- _DIRECTIONS FOR THIS TASK_
Reproduce everything in the entries from the line containing "than receiving a" down to the line containing "Clearly defined timelines for", including both of those lines.

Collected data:
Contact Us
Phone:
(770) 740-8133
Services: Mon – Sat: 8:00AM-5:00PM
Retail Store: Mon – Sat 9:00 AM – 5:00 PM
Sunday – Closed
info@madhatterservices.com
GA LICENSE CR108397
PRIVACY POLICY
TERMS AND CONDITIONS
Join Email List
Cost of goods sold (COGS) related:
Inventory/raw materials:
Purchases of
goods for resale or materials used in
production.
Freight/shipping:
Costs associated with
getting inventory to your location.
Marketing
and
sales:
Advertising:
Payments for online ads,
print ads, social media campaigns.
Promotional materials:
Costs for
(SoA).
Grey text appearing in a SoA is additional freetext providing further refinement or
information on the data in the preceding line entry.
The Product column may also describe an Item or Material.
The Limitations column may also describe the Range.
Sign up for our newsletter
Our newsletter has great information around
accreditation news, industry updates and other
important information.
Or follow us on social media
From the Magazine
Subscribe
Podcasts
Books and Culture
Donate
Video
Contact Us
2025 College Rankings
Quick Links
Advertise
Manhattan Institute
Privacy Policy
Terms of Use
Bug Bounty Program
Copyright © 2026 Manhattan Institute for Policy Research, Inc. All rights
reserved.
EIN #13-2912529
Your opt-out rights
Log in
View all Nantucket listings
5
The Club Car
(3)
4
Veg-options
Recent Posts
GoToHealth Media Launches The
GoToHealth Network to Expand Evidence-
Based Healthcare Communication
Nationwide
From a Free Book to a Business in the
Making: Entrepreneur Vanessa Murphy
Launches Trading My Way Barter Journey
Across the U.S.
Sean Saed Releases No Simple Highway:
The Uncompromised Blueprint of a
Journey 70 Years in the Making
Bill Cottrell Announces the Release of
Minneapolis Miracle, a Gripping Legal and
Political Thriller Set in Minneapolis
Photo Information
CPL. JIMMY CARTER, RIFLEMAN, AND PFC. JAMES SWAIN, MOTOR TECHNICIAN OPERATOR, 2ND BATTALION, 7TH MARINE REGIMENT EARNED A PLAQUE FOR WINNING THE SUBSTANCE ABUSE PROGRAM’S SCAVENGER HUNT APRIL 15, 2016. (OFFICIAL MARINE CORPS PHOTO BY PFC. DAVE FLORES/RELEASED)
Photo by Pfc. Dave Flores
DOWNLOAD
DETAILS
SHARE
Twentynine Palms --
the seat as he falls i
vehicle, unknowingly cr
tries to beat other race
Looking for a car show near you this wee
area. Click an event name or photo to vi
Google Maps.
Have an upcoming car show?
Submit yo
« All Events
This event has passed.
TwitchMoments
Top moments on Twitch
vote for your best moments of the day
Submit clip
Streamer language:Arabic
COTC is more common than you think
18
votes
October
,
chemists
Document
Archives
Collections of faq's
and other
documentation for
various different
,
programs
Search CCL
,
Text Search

* * *

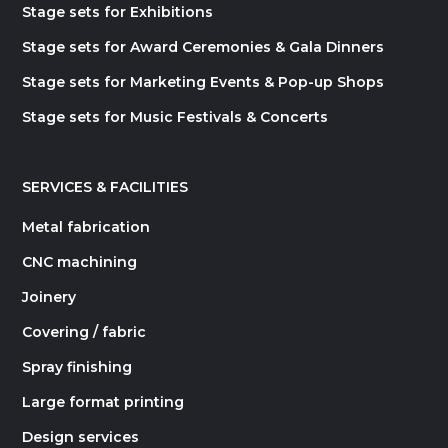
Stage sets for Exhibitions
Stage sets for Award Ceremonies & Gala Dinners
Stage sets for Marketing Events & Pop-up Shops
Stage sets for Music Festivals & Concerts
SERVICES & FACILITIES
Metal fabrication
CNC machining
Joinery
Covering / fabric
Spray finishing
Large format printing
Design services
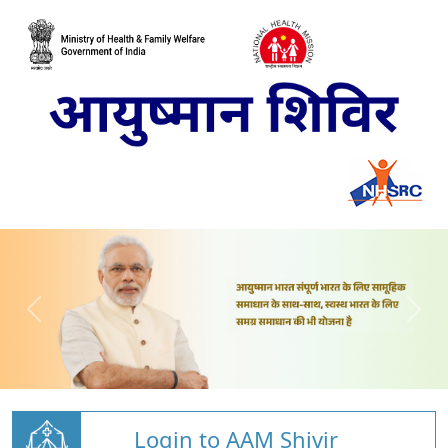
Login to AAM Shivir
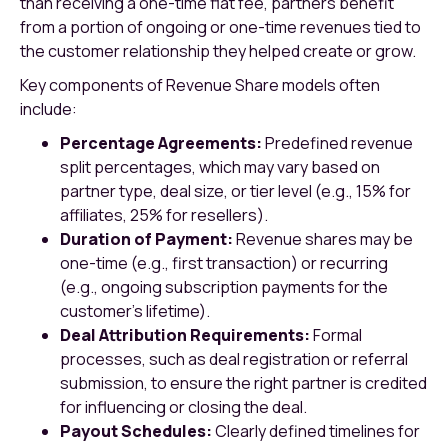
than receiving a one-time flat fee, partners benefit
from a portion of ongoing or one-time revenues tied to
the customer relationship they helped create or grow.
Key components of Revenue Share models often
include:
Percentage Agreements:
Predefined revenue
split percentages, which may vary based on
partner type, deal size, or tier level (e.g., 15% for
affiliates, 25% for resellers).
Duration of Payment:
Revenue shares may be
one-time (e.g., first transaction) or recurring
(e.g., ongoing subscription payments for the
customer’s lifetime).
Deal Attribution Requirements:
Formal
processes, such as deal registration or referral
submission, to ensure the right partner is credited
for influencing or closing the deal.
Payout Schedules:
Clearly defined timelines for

* * *

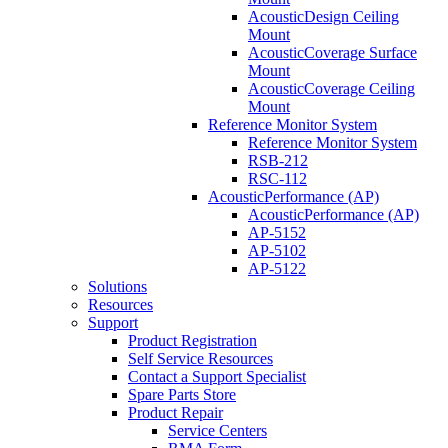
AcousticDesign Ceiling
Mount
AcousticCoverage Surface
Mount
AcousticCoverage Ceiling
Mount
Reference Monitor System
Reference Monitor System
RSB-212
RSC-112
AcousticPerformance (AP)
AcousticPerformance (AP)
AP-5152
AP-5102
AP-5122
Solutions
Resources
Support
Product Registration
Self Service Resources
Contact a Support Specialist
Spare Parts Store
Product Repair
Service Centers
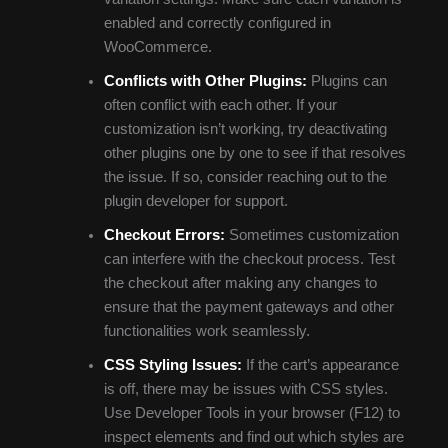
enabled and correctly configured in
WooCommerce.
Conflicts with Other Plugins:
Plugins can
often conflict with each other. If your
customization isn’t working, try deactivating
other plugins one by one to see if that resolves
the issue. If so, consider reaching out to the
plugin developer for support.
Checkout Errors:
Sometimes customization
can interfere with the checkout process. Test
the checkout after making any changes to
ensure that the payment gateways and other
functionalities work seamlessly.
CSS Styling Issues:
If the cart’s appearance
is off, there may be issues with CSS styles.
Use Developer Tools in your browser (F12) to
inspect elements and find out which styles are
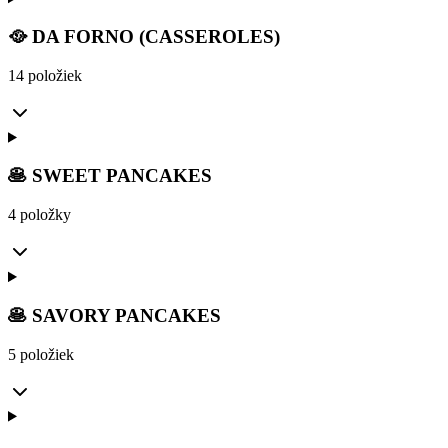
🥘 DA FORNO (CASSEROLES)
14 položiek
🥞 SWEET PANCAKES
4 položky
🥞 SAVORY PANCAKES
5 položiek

- _OUTPUT BELOW_
than receiving a one-time flat fee, partners benefit
from a portion of ongoing or one-time revenues tied to
the customer relationship they helped create or grow.
Key components of Revenue Share models often
include:
Percentage Agreements:
Predefined revenue
split percentages, which may vary based on
partner type, deal size, or tier level (e.g., 15% for
affiliates, 25% for resellers).
Duration of Payment:
Revenue shares may be
one-time (e.g., first transaction) or recurring
(e.g., ongoing subscription payments for the
customer’s lifetime).
Deal Attribution Requirements:
Formal
processes, such as deal registration or referral
submission, to ensure the right partner is credited
for influencing or closing the deal.
Payout Schedules:
Clearly defined timelines for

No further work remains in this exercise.